Coaxing and Seducing
- Lucretius: ‘On the Nature of the Universe’ translated by Ronald Melville
Oxford, 275 pp, £45.00, November 1998, ISBN 0 19 815097 0
Lucretius is unique among the great poets of the world – and he ranks with the greatest – in having failed completely in his central purpose not only in his own time but ever since. For he is an evangelist, and his aim is to save us; unmistakably, he is a man who has been through a conversion experience, and he now wants to convert us, too. If we will only accept the truth of the philosophy of Epicurus, and live in accordance with its precepts, we shall be freed from the fear of death – indeed, death will become a matter of indifference to us – and enjoy a life worthy of the gods.
Lucretius’ single poem, De Rerum Natura, which can be translated ‘On the Nature of Things’ or (as it is here) ‘On the Nature of the Universe’, may well be thought the best philosophy in classical Latin, superior to Cicero or Seneca in intellectual seriousness and sustained power of argument.
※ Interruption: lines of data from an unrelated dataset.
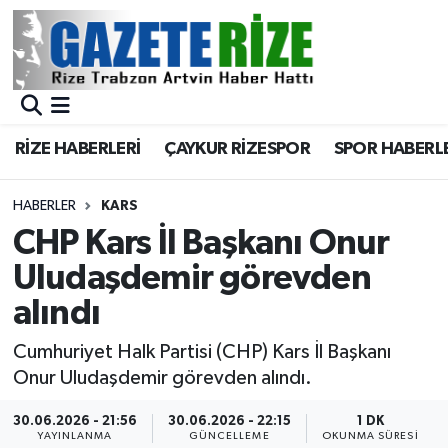
BÖLGEMİZ
Merkez Nöbetçi Eczaneler
SPOR
Merkez Hava Durumu
RİZE HABERLERİ
ÇAYKUR RİZESPOR
SPOR HABERL
Asayiş
Merkez Trafik Yoğunluk Haritası
HABERLER
KARS
Rize Jandarma Komutanlığı
Süper Lig Puan Durumu ve Fikstür
CHP Kars İl Başkanı Onur
Uludaşdemir görevden
Bilim Teknoloji
Tüm Manşetler
alındı
Bölge
Son Dakika Haberleri
Cumhuriyet Halk Partisi (CHP) Kars İl Başkanı
Onur Uludaşdemir görevden alındı.
Advertising news
Haber Arşivi
30.06.2026 - 21:56
30.06.2026 - 22:15
1 DK
Canlı Maç
YAYINLANMA
GÜNCELLEME
OKUNMA SÜRESI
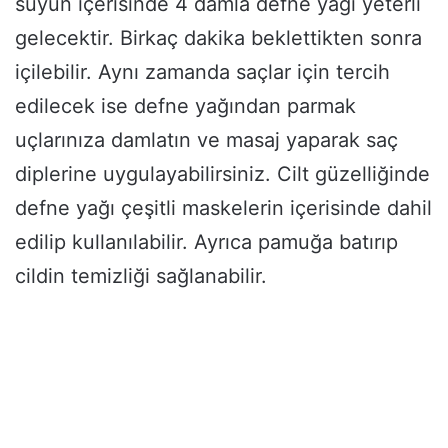
suyun içerisinde 4 damla defne yağı yeterli
gelecektir. Birkaç dakika beklettikten sonra
içilebilir. Aynı zamanda saçlar için tercih
edilecek ise defne yağından parmak
uçlarınıza damlatın ve masaj yaparak saç
diplerine uygulayabilirsiniz. Cilt güzelliğinde
defne yağı çeşitli maskelerin içerisinde dahil
edilip kullanılabilir. Ayrıca pamuğa batırıp
cildin temizliği sağlanabilir.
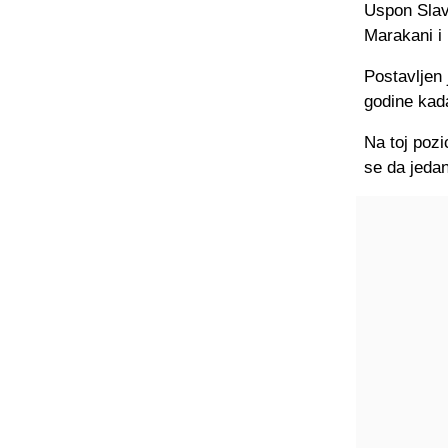
Uspon Slav
Marakani i 
Postavljen
godine kad
Na toj pozi
se da jedan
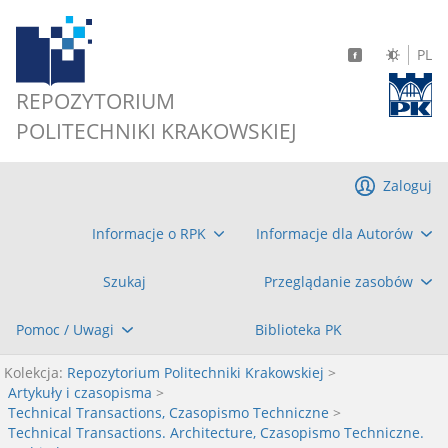
PL
REPOZYTORIUM
POLITECHNIKI KRAKOWSKIEJ
Zaloguj
Informacje o RPK
Informacje dla Autorów
Szukaj
Przeglądanie zasobów
Pomoc / Uwagi
Biblioteka PK
Kolekcja:
Repozytorium Politechniki Krakowskiej
>
Artykuły i czasopisma
>
Technical Transactions, Czasopismo Techniczne
>
Technical Transactions. Architecture, Czasopismo Techniczne.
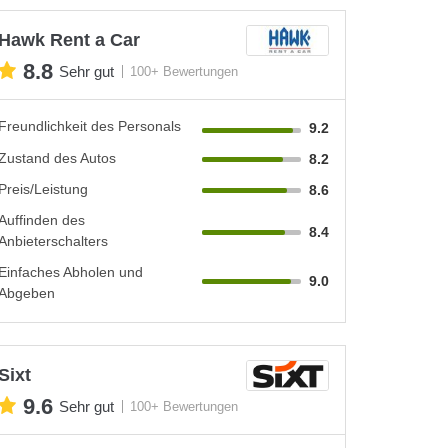
Hawk Rent a Car
8.8
Sehr gut
100+ Bewertungen
Freundlichkeit des Personals
9.2
Zustand des Autos
8.2
Preis/Leistung
8.6
Auffinden des
8.4
Anbieterschalters
Einfaches Abholen und
9.0
Abgeben
Sixt
9.6
Sehr gut
100+ Bewertungen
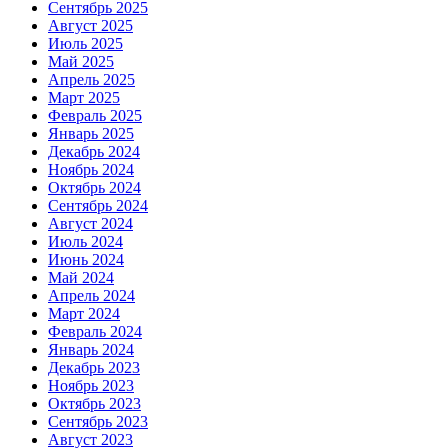
Сентябрь 2025
Август 2025
Июль 2025
Май 2025
Апрель 2025
Март 2025
Февраль 2025
Январь 2025
Декабрь 2024
Ноябрь 2024
Октябрь 2024
Сентябрь 2024
Август 2024
Июль 2024
Июнь 2024
Май 2024
Апрель 2024
Март 2024
Февраль 2024
Январь 2024
Декабрь 2023
Ноябрь 2023
Октябрь 2023
Сентябрь 2023
Август 2023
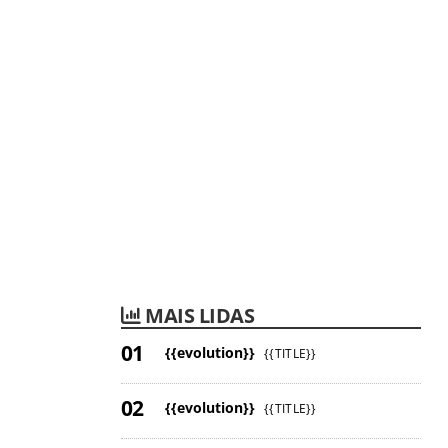
MAIS LIDAS
{{evolution}}
{{TITLE}}
{{evolution}}
{{TITLE}}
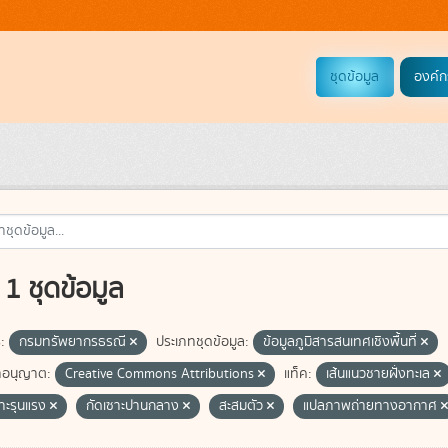
ชุดข้อมูล
องค์ก
1 ชุดข้อมูล
:
กรมทรัพยากรธรณี
ประเภทชุดข้อมูล:
ข้อมูลภูมิสารสนเทศเชิงพื้นที่
อนุญาต:
Creative Commons Attributions
แท็ค:
เส้นแนวชายฝั่งทะเล
ซาะรุนแรง
กัดเซาะปานกลาง
สะสมตัว
แปลภาพถ่ายทางอากาศ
Yet Cicero, who greatly admired him as a poet, never mentions him as a philosopher, and Seneca is equally neglectful. Ironically, the one person anywhere near his own time who praises him as a philosopher is a poet – Virgil. In an eloquent tribute in the second book of the Georgics, Virgil celebrates Lucretius as the man with intellectual grasp, the one who has been able to penetrate, to understand. But then Virgil had read him more acutely and more intently than anyone had done: the Georgics as a whole is saturated in Lucretius’ influence.
Why was philosophy of such quality, presented in such magnificent dress, so entirely neglected as philosophy? The obvious answer seems to be: because it was written in verse. If a philosopher today were to submit an article to a learned journal written in blank verse or heroic couplets, we should think them ready for the funny farm. In the Rome of the first century BC serious philosophy in verse, if not quite as bizarre as it would be now, was none the less markedly eccentric. Back in fifth-century Greece, four hundred years before Lucretius, it was still possible to compose philosophy in verse: Empedocles, much admired by Lucretius, and Parmenides had done so. But by the end of that century it had become clear that prose was the natural medium for history, philosophy and science, and that view has been sustained ever since. Almost all didactic poetry is therefore pseudo-didactic. This was already true in the third and second centuries BC. If you really wanted to know about astronomy, did you consult Aratus’ poem, the Phaenomena? No, you read the prose treatise of Eudoxus. If you were bitten by a snake, did you take the Theriaca of Nicander from the shelf and search for a remedy in his polished hexameters? No, you called a doctor. No one supposes that Virgil’s Georgics is the handbook for farmers that it purports to be; alone among didactic poets, Virgil sought to rival Lucretius in passion, seriousness and moral vision, but since he was not deeply implicated in his subject in the way that Lucretius was, he had to achieve that moral seriousness by other means.